=== ФРАГМЕНТ ТЕКСТА ===

(no subject)

Apr 19, 2016 19:13

Он не вписывался в границы
(продолжение интервью со Светланой Ганнушкиной о Викторе Попкове)

Л.Е.: И что, так и случилось? Мне она не говорила.

- Так и случилось. Она пришла из больницы домой, и дверь ей открыл Витя, который был дружен с ее отцом и остановился у них дома.

А.С.: Если можно, об <Омеге>. Вы сказали, что были помощником магистра...

- Да. Это было очень смешно... У Вити была такая глобальная идея - создать орден. Новый орден новых взаимоотношений.

Л.Е.: Типа масонского?

- Ну, он так не говорил - <масонский>, это был, видимо, орден <попковский>. Из небольших групп, которые бы объединялись. Члены ордена должны были отдать свое имущество. И постепенно все человечество должно было объединиться в этот орден. О, это был такой огромный том, и я это все читала - с чувством удивления и узнавания. Когда я прочла, он спросил, что я по этому поводу думаю.

=== СОХРАНЁННЫЕ ЗАПИСИ ===

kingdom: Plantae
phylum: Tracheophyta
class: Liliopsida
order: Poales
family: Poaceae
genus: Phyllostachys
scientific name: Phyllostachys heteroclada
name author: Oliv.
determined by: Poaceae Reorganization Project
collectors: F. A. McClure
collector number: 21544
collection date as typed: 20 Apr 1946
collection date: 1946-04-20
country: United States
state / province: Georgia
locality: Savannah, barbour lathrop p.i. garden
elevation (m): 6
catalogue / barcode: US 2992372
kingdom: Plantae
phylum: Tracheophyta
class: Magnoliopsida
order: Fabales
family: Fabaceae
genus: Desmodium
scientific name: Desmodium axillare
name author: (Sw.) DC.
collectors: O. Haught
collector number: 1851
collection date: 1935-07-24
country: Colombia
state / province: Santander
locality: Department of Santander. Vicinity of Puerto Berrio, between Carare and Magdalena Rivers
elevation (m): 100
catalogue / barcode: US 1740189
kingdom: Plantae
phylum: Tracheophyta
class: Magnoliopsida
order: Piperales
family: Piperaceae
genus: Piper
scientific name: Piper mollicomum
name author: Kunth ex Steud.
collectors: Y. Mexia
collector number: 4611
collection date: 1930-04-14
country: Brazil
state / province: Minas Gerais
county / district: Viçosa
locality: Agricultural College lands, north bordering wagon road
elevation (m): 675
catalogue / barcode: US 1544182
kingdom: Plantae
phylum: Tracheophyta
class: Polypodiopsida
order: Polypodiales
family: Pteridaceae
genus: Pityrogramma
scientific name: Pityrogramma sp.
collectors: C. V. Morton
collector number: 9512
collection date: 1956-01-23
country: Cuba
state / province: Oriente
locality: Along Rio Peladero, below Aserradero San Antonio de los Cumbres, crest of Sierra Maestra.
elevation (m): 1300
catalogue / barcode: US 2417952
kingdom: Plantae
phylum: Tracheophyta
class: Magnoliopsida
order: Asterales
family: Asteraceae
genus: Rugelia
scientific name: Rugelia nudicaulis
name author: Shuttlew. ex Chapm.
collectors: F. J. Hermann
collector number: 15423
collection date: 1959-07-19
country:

===

■ **ЗАДАНИЕ**
Замените «больницы» на «поликлиники» и перепишите отрывок интервью, начиная со слов «Л.Е.: И что, так» и вплоть до слов «орден новых взаимоотношений.».

■ **ОЖИДАЕМЫЙ ОТВЕТ**
Л.Е.: И что, так и случилось? Мне она не говорила.

- Так и случилось. Она пришла из поликлиники домой, и дверь ей открыл Витя, который был дружен с ее отцом и остановился у них дома.

А.С.: Если можно, об <Омеге>. Вы сказали, что были помощником магистра...

- Да. Это было очень смешно... У Вити была такая глобальная идея - создать орден. Новый орден новых взаимоотношений.